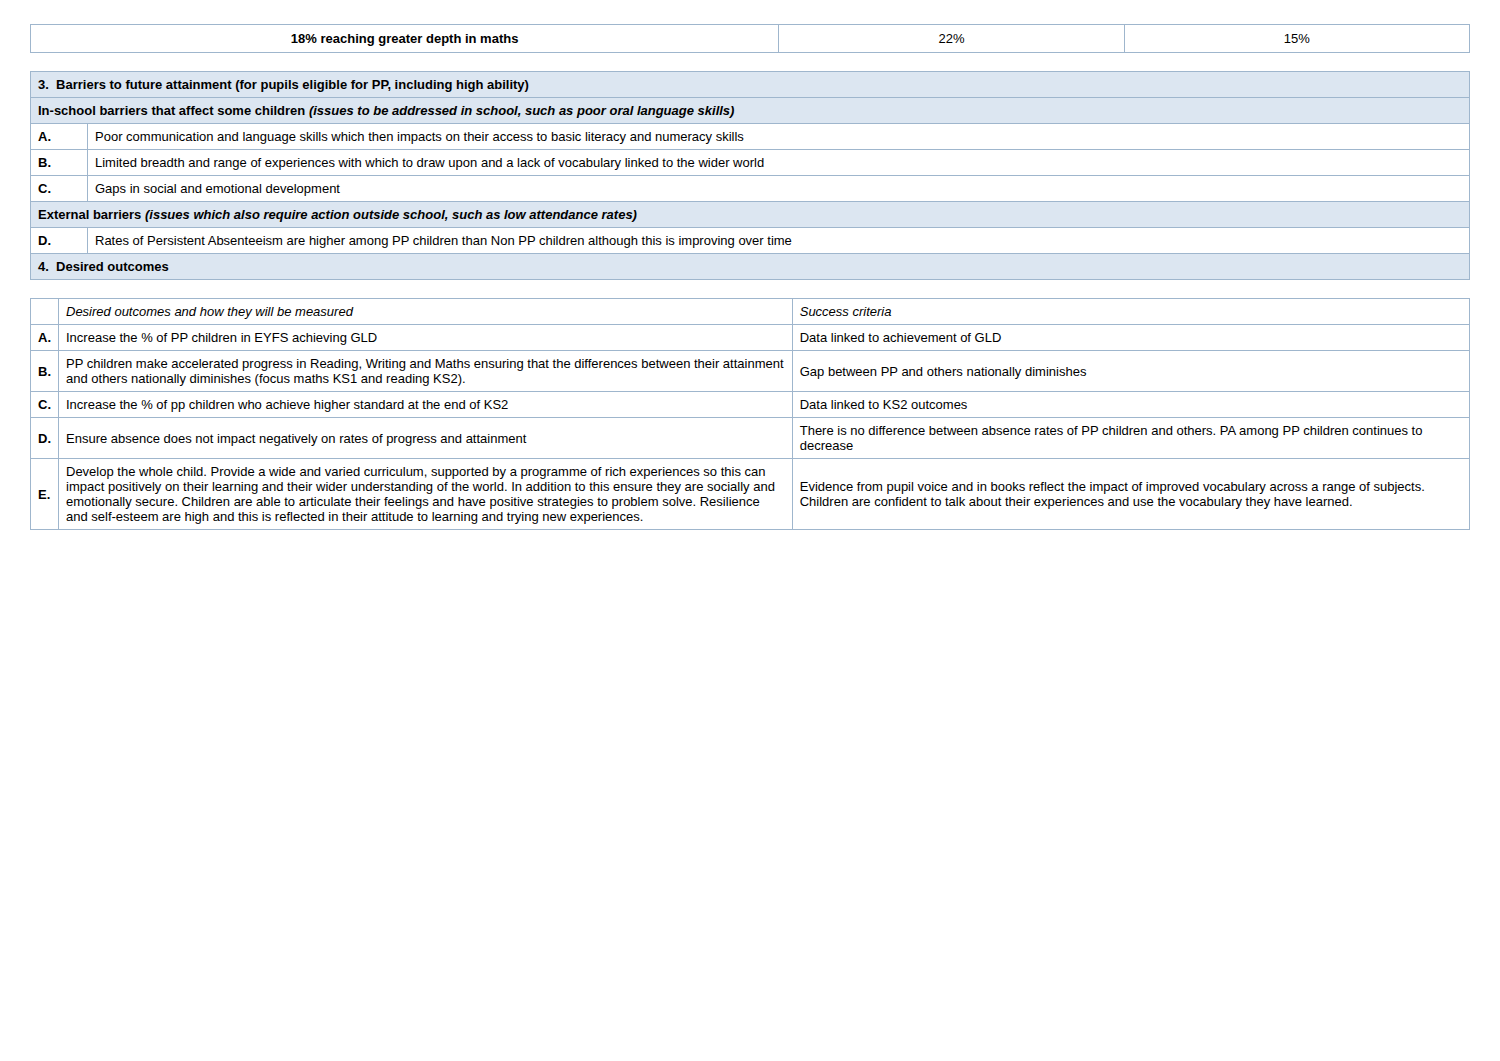| 18% reaching greater depth in maths | 22% | 15% |
| 3. Barriers to future attainment (for pupils eligible for PP, including high ability) |
| In-school barriers that affect some children (issues to be addressed in school, such as poor oral language skills) |
| A. | Poor communication and language skills which then impacts on their access to basic literacy and numeracy skills |
| B. | Limited breadth and range of experiences with which to draw upon and a lack of vocabulary linked to the wider world |
| C. | Gaps in social and emotional development |
| External barriers (issues which also require action outside school, such as low attendance rates) |
| D. | Rates of Persistent Absenteeism are higher among PP children than Non PP children although this is improving over time |
| 4. Desired outcomes |
| | Desired outcomes and how they will be measured | Success criteria |
| A. | Increase the % of PP children in EYFS achieving GLD | Data linked to achievement of GLD |
| B. | PP children make accelerated progress in Reading, Writing and Maths ensuring that the differences between their attainment and others nationally diminishes (focus maths KS1 and reading KS2). | Gap between PP and others nationally diminishes |
| C. | Increase the % of pp children who achieve higher standard at the end of KS2 | Data linked to KS2 outcomes |
| D. | Ensure absence does not impact negatively on rates of progress and attainment | There is no difference between absence rates of PP children and others. PA among PP children continues to decrease |
| E. | Develop the whole child. Provide a wide and varied curriculum, supported by a programme of rich experiences so this can impact positively on their learning and their wider understanding of the world. In addition to this ensure they are socially and emotionally secure. Children are able to articulate their feelings and have positive strategies to problem solve. Resilience and self-esteem are high and this is reflected in their attitude to learning and trying new experiences. | Evidence from pupil voice and in books reflect the impact of improved vocabulary across a range of subjects. Children are confident to talk about their experiences and use the vocabulary they have learned. |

____

> Task item: Without copying any picture, write out all of the material exactly as it reads.

> Written response:
| 18% reaching greater depth in maths | 22% | 15% |
| 3. Barriers to future attainment (for pupils eligible for PP, including high ability) |
| In-school barriers that affect some children (issues to be addressed in school, such as poor oral language skills) |
| A. | Poor communication and language skills which then impacts on their access to basic literacy and numeracy skills |
| B. | Limited breadth and range of experiences with which to draw upon and a lack of vocabulary linked to the wider world |
| C. | Gaps in social and emotional development |
| External barriers (issues which also require action outside school, such as low attendance rates) |
| D. | Rates of Persistent Absenteeism are higher among PP children than Non PP children although this is improving over time |
| 4. Desired outcomes |
| | Desired outcomes and how they will be measured | Success criteria |
| A. | Increase the % of PP children in EYFS achieving GLD | Data linked to achievement of GLD |
| B. | PP children make accelerated progress in Reading, Writing and Maths ensuring that the differences between their attainment and others nationally diminishes (focus maths KS1 and reading KS2). | Gap between PP and others nationally diminishes |
| C. | Increase the % of pp children who achieve higher standard at the end of KS2 | Data linked to KS2 outcomes |
| D. | Ensure absence does not impact negatively on rates of progress and attainment | There is no difference between absence rates of PP children and others. PA among PP children continues to decrease |
| E. | Develop the whole child. Provide a wide and varied curriculum, supported by a programme of rich experiences so this can impact positively on their learning and their wider understanding of the world. In addition to this ensure they are socially and emotionally secure. Children are able to articulate their feelings and have positive strategies to problem solve. Resilience and self-esteem are high and this is reflected in their attitude to learning and trying new experiences. | Evidence from pupil voice and in books reflect the impact of improved vocabulary across a range of subjects. Children are confident to talk about their experiences and use the vocabulary they have learned. |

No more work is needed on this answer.